SOURCE DATA =>
----------------
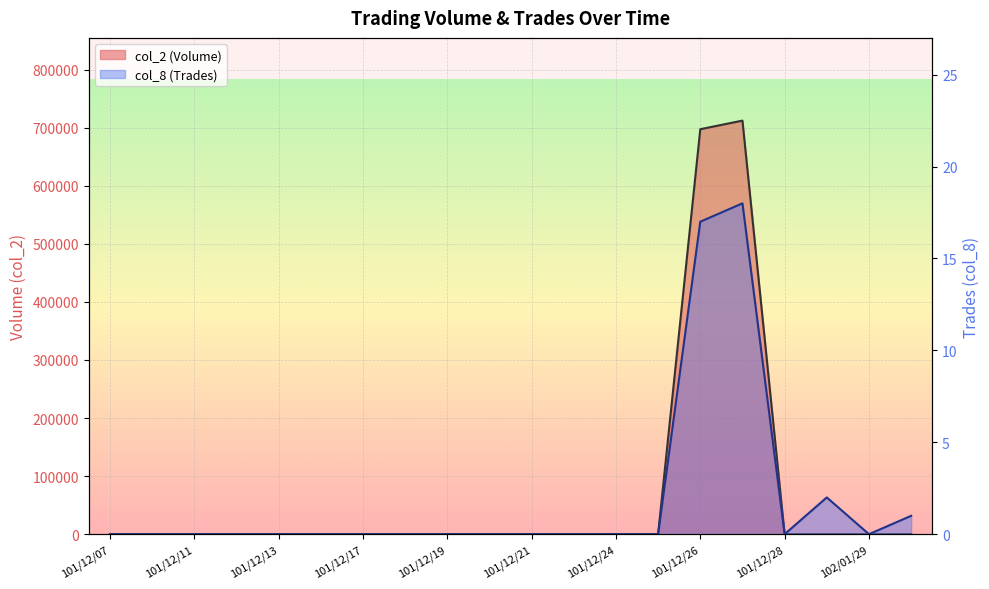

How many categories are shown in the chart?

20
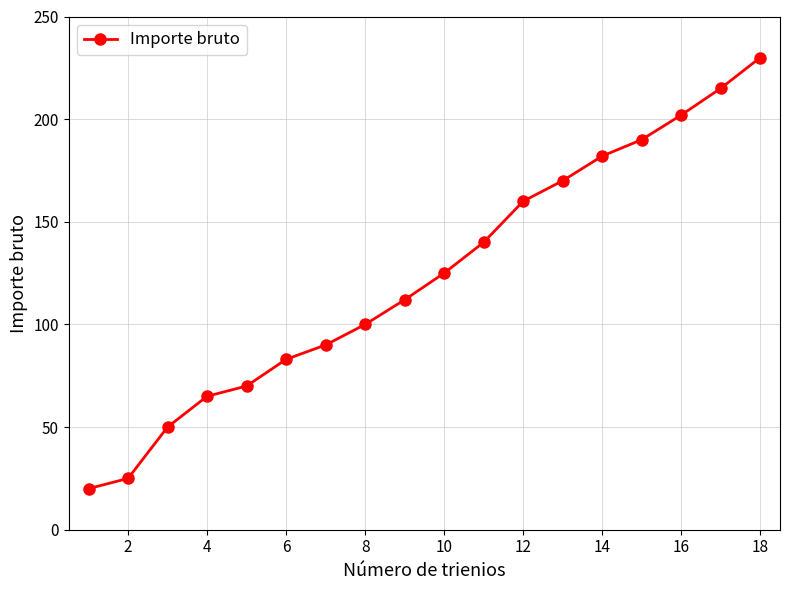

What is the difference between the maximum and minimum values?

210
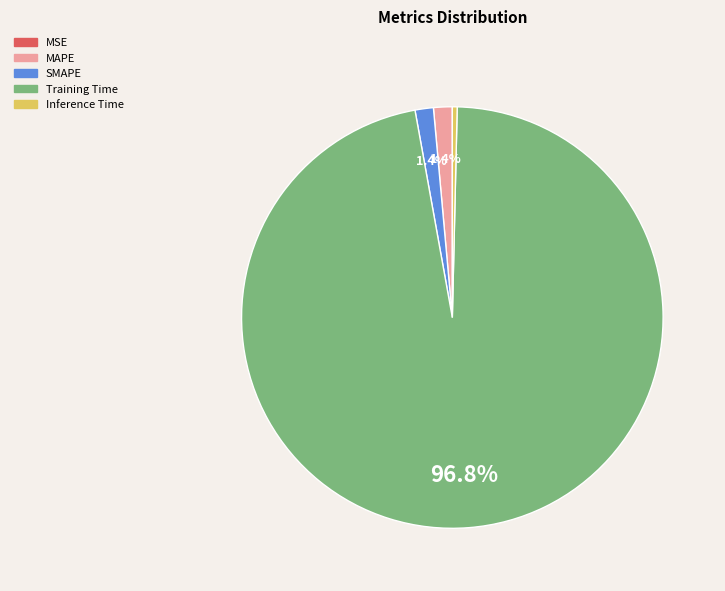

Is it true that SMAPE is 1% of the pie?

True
----------------
TASK PROMPT => Reproduce every line of the records above without changes, leaving out the pictures.

WRITTEN ANSWER =>
How many categories are shown in the chart?

20

What is the difference between the maximum and minimum values?

210

Is it true that SMAPE is 1% of the pie?

True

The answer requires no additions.